18 February 2014

Changes to Terrestrial Ecosystems, Starting with Predators (wolves in this case), Changes Physical Geography of Rivers

Changing Biodiversity, Changing Environment, Changing Rivers 

This is a fascinating short documentary on the reintroduction of wolves in Yellowstone. Before you roll your eyes about the contentious issue, watch all 4 + minutes. The film is great, not just because of the enthusiastic narration of George Monbiot, but because it talks about the unexpected connections between systems.

These seemingly separate systems around us, in nature, as we understand them, are in fact interconnected, but it is not always clear where the connections will lead to complete system shifts - changes in one system driven by changes in another dependent or interdependent system.

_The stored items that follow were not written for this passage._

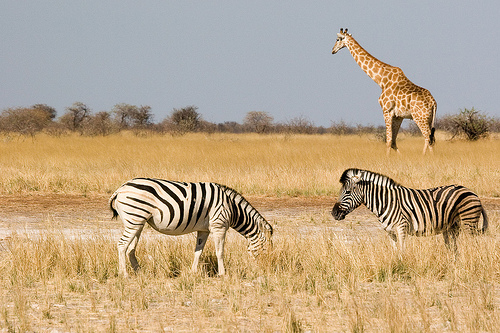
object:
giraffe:
[331, 27, 437, 158]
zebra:
[331, 167, 489, 251]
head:
[247, 234, 275, 260]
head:
[331, 27, 349, 54]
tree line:
[58, 101, 126, 138]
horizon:
[0, 124, 500, 139]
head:
[330, 168, 367, 221]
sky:
[0, 0, 499, 128]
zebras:
[109, 177, 274, 278]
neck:
[349, 41, 392, 75]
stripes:
[402, 189, 436, 233]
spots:
[391, 87, 408, 104]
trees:
[0, 103, 59, 139]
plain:
[0, 140, 499, 333]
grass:
[0, 139, 499, 202]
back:
[401, 185, 447, 198]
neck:
[368, 174, 394, 218]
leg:
[380, 101, 392, 153]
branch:
[82, 113, 109, 133]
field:
[0, 0, 499, 331]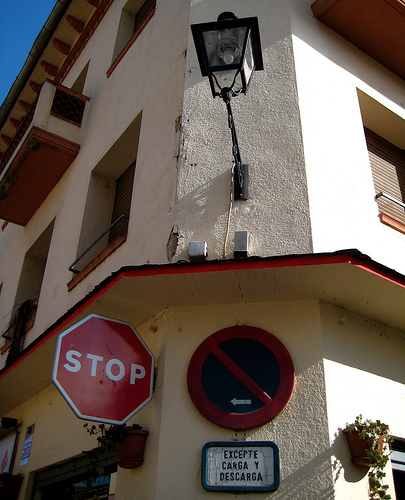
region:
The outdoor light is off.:
[183, 5, 276, 206]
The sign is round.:
[172, 313, 302, 433]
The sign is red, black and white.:
[181, 311, 300, 432]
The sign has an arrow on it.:
[178, 312, 297, 432]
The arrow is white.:
[225, 391, 256, 410]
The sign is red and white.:
[40, 306, 167, 431]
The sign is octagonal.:
[46, 308, 164, 445]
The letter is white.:
[62, 340, 84, 382]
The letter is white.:
[81, 345, 107, 383]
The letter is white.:
[123, 351, 149, 395]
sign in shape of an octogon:
[52, 312, 155, 425]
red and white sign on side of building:
[54, 312, 156, 425]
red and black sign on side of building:
[186, 323, 294, 432]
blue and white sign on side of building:
[203, 438, 279, 494]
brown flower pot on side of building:
[342, 413, 388, 493]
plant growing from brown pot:
[339, 416, 388, 498]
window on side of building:
[65, 105, 152, 295]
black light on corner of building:
[188, 9, 264, 111]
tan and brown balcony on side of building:
[0, 77, 88, 229]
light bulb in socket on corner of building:
[215, 40, 240, 64]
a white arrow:
[231, 397, 251, 407]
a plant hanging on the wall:
[341, 413, 390, 495]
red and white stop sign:
[54, 311, 155, 423]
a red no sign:
[185, 323, 293, 427]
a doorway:
[25, 448, 113, 497]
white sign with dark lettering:
[206, 446, 272, 485]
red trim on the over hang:
[0, 250, 404, 377]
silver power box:
[230, 231, 249, 254]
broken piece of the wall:
[164, 231, 180, 258]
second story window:
[74, 108, 140, 280]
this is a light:
[176, 4, 288, 113]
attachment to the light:
[198, 69, 253, 207]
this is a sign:
[36, 286, 175, 456]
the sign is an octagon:
[50, 273, 175, 459]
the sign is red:
[46, 297, 173, 441]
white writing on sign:
[37, 298, 166, 445]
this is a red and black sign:
[171, 320, 313, 447]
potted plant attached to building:
[337, 388, 403, 493]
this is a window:
[53, 129, 162, 284]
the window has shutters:
[50, 127, 156, 295]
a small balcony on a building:
[36, 67, 90, 180]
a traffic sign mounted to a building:
[60, 310, 171, 436]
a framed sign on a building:
[198, 437, 282, 492]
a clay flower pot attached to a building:
[335, 416, 396, 476]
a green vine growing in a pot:
[352, 406, 400, 499]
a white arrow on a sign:
[219, 387, 257, 414]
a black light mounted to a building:
[187, 16, 274, 206]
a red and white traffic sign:
[59, 321, 133, 422]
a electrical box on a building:
[172, 236, 211, 261]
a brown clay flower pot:
[118, 421, 147, 474]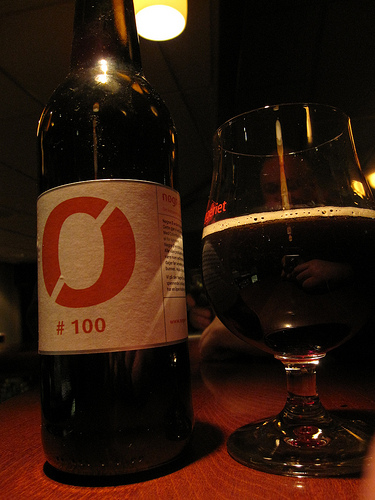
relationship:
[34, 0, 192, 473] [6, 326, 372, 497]
bottle on table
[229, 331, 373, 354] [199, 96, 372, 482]
bottom of glass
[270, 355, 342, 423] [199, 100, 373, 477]
stem of wine glass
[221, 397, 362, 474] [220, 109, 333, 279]
base of glass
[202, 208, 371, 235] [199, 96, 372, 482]
foam in glass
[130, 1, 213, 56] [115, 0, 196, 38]
light in lampshade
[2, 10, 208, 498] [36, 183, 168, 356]
bottle with number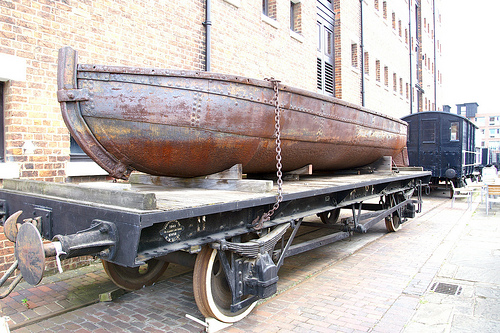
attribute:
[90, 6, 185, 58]
wall — red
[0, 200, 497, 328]
ground — brown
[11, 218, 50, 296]
disk — metal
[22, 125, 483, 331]
track — rail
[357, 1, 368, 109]
drain pipe — black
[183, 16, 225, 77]
pipes — black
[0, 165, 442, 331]
flatbed — iron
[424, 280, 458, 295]
sewer cover — meshed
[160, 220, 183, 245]
sticker — black, white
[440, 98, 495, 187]
building — tall, multi story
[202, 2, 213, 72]
pipe — black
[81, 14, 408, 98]
building — large, red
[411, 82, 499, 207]
car — old, black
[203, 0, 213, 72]
pipe — black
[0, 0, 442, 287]
wall — brick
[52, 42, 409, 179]
boat — brown, large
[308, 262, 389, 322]
floor — brown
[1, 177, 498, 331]
pavement — brick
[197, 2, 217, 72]
pipe — attached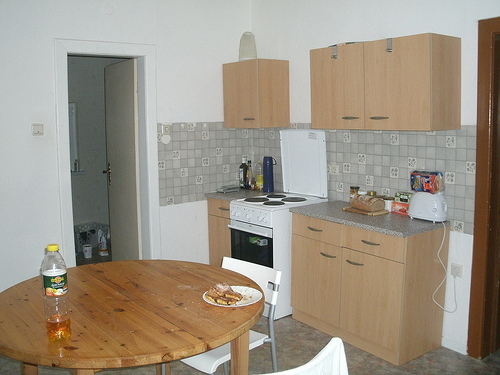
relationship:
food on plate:
[204, 286, 244, 304] [206, 276, 264, 315]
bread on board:
[348, 192, 385, 210] [345, 206, 390, 218]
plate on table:
[206, 276, 264, 315] [15, 256, 261, 371]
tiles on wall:
[158, 126, 226, 188] [10, 22, 59, 240]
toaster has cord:
[407, 191, 453, 223] [435, 228, 463, 313]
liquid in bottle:
[42, 315, 71, 337] [37, 240, 79, 339]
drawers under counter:
[293, 217, 406, 254] [345, 215, 424, 239]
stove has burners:
[228, 190, 295, 258] [242, 188, 308, 207]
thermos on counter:
[256, 155, 280, 194] [213, 183, 264, 201]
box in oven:
[247, 235, 271, 248] [228, 190, 295, 258]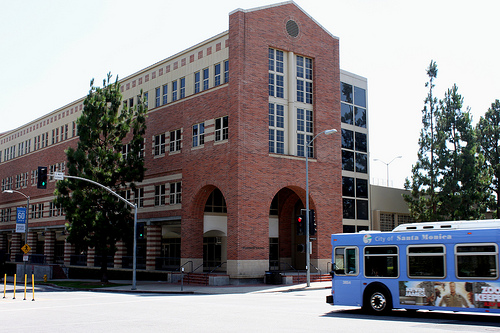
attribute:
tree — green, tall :
[405, 44, 480, 249]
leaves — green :
[50, 71, 147, 251]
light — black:
[30, 162, 50, 193]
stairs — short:
[183, 270, 208, 286]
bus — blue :
[331, 219, 499, 329]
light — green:
[36, 166, 48, 191]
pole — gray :
[302, 133, 317, 292]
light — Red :
[297, 217, 304, 223]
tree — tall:
[415, 80, 493, 219]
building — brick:
[112, 0, 312, 265]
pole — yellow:
[29, 269, 41, 294]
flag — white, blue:
[14, 205, 26, 235]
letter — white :
[416, 233, 457, 240]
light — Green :
[34, 163, 49, 194]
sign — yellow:
[21, 241, 31, 256]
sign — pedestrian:
[20, 241, 31, 254]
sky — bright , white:
[384, 37, 406, 110]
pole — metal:
[37, 162, 144, 291]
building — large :
[6, 4, 342, 274]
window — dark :
[353, 85, 367, 106]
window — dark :
[353, 106, 363, 126]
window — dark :
[355, 132, 369, 151]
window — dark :
[341, 152, 354, 172]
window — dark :
[356, 201, 367, 216]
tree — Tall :
[17, 82, 192, 272]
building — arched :
[242, 102, 322, 227]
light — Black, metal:
[31, 162, 52, 192]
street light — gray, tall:
[297, 121, 332, 291]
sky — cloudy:
[7, 3, 497, 185]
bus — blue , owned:
[328, 227, 499, 319]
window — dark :
[361, 244, 397, 275]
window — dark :
[407, 244, 445, 279]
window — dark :
[453, 242, 498, 280]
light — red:
[297, 215, 302, 225]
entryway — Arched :
[268, 183, 317, 285]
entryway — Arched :
[184, 179, 231, 282]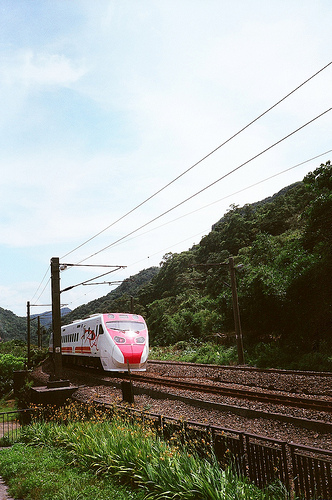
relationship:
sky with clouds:
[4, 7, 302, 143] [17, 43, 98, 95]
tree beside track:
[235, 240, 316, 346] [168, 353, 330, 437]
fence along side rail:
[80, 399, 330, 495] [139, 370, 330, 422]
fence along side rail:
[0, 399, 332, 499] [64, 359, 155, 384]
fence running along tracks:
[0, 399, 332, 499] [158, 361, 319, 431]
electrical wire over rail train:
[58, 57, 331, 265] [49, 312, 149, 371]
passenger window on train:
[65, 327, 80, 343] [28, 303, 149, 375]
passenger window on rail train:
[62, 331, 80, 343] [153, 369, 219, 410]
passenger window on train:
[62, 331, 80, 343] [49, 313, 149, 373]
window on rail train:
[105, 321, 144, 331] [49, 312, 150, 367]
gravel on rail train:
[60, 358, 330, 451] [155, 371, 332, 422]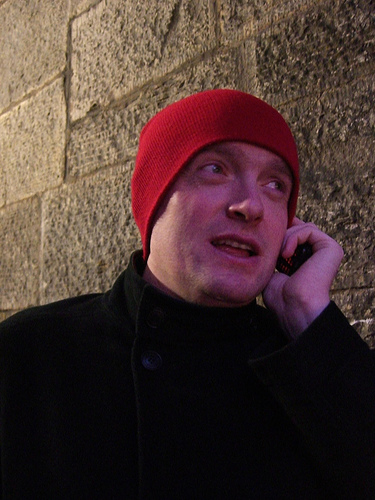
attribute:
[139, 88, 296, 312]
man — talking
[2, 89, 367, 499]
man — talking, standing, looking away, smiling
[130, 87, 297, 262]
bennie — red, warm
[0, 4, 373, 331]
wall — bricked, made out of stones, stoned, stone, brown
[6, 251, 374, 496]
coat — black, thick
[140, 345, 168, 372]
button — black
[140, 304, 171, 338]
button — black, up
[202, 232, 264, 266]
mouth — open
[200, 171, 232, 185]
bag — puffy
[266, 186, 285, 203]
bag — puffy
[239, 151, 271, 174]
hairs — un tweezed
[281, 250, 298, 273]
buttons — orange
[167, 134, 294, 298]
face — caucasian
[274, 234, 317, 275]
cellphone — black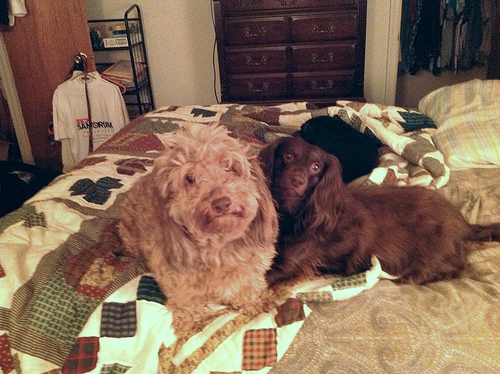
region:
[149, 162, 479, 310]
two dogs on a bed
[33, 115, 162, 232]
a quilt on the bed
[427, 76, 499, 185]
a pillow on the bed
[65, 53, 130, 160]
shirts on the door knob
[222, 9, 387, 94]
the dresser has drawers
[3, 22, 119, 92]
the door is open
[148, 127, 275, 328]
the dog is fluffy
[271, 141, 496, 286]
the dog has brown hair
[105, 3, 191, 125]
metal stand behind the door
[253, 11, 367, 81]
the dresser is dark wood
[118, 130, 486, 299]
these are two dogs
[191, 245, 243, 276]
the fur is white in color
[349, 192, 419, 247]
the fur is brown in color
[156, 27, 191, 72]
this is the wall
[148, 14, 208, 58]
the wall is white in color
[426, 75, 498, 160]
this is a pillow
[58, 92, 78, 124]
the t-shirt is white in color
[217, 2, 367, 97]
these are some drawers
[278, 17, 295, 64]
the drawers are brown in color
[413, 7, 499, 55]
these are some clothes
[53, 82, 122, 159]
A white tshirt hanging from the doorknob.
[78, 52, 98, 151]
Long brown belt hanging.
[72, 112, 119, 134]
Colorful logo on white tshirt.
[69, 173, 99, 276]
Plaid colored quilt on bed.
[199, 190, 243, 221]
Brownish red nose on dog.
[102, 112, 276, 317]
Blondish colored dog on bed.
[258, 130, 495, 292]
Brown long haired dog on bed.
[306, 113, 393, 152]
Black knitted sweater on bed.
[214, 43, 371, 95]
Burgandy elm wood dresser.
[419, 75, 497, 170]
Multicolored pillow case on pillow.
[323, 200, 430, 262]
the fur is brown in color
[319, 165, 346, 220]
the ear is long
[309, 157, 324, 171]
this is the eye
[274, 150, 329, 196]
the dog is staring at the camera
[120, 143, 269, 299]
the dog is cream in color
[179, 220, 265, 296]
the dog is fury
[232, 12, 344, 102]
the cupboards are closed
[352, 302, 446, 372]
this is a duvee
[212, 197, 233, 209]
this is the nose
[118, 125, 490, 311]
two dogs laying on a bed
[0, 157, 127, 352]
a colorful quilt on a bed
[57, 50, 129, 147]
a white shirt on a hanger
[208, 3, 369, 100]
a wooden dresser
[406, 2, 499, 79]
a selection of clothes in a closet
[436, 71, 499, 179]
a pillow with rainbow lines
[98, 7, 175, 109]
a black metal shelf unit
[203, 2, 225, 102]
a black wire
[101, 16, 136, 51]
a white box on a shelf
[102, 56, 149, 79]
a wood frame on a shelf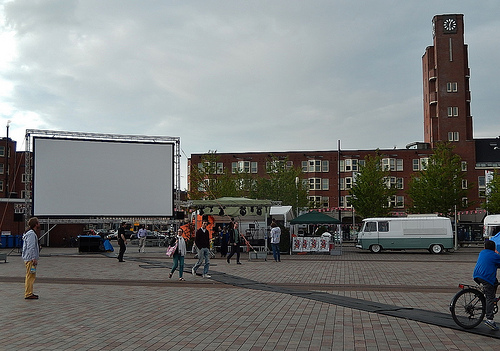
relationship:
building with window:
[185, 12, 500, 246] [446, 107, 453, 118]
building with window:
[185, 12, 500, 246] [313, 160, 322, 172]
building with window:
[185, 12, 500, 246] [247, 161, 258, 176]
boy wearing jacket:
[469, 238, 499, 330] [472, 249, 500, 286]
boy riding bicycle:
[469, 238, 499, 330] [448, 283, 499, 335]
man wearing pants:
[21, 216, 47, 303] [21, 259, 40, 297]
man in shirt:
[21, 216, 47, 303] [21, 231, 40, 263]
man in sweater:
[191, 218, 215, 278] [194, 230, 213, 250]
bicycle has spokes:
[448, 283, 499, 335] [451, 290, 487, 330]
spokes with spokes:
[451, 290, 487, 330] [456, 293, 483, 319]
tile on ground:
[257, 309, 281, 330] [8, 246, 497, 342]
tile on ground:
[212, 318, 228, 331] [8, 246, 497, 342]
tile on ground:
[132, 321, 149, 332] [8, 246, 497, 342]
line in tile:
[286, 310, 299, 324] [286, 311, 307, 330]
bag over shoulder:
[164, 237, 179, 263] [176, 237, 179, 244]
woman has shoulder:
[166, 227, 189, 283] [176, 237, 179, 244]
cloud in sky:
[0, 9, 43, 115] [0, 4, 498, 192]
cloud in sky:
[1, 100, 74, 138] [0, 4, 498, 192]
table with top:
[75, 238, 101, 252] [75, 235, 100, 239]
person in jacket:
[468, 237, 499, 332] [473, 250, 499, 286]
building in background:
[185, 12, 500, 246] [0, 0, 499, 153]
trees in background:
[188, 132, 498, 207] [0, 0, 499, 153]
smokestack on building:
[5, 119, 11, 197] [2, 135, 31, 263]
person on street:
[190, 214, 218, 281] [1, 237, 499, 347]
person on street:
[165, 225, 189, 285] [1, 237, 499, 347]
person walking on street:
[190, 214, 218, 281] [1, 237, 499, 347]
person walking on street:
[165, 225, 189, 285] [1, 237, 499, 347]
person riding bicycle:
[468, 237, 499, 332] [448, 283, 499, 335]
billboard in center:
[22, 132, 185, 227] [9, 182, 499, 270]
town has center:
[5, 10, 498, 345] [9, 182, 499, 270]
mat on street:
[299, 280, 409, 322] [1, 237, 499, 347]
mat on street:
[207, 260, 256, 296] [1, 237, 499, 347]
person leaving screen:
[468, 237, 499, 332] [32, 141, 179, 216]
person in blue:
[468, 237, 499, 332] [470, 248, 499, 288]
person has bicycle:
[468, 237, 499, 332] [448, 283, 499, 335]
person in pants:
[21, 216, 47, 303] [21, 259, 40, 297]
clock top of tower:
[440, 18, 459, 36] [433, 10, 469, 144]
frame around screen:
[22, 134, 183, 227] [32, 141, 179, 216]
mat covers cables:
[299, 280, 409, 322] [286, 283, 414, 310]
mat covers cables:
[207, 260, 256, 296] [204, 268, 259, 289]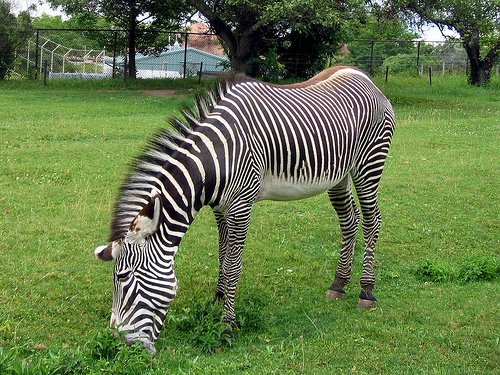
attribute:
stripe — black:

In this case, reintroducing wolves changes habits of their prey animals, the deer and elk, which in turn allows for vegetation to regenerate, attracting other species, and in turn buffering river banks, and essentially, changing the entire physical landscape and channel of the rivers and streams in Yellowstone.

This is definitely something to think about when discussing land-use changes along rivers, overall watershed management to include ecosystem management, and the delicate balance that can be so quickly disrupted by removing just one species. It would be great if someone would look critically at the loss of salmon impact on river systems physical geography over time. Probably someone already has.

And in my opinion, wolves are awesome.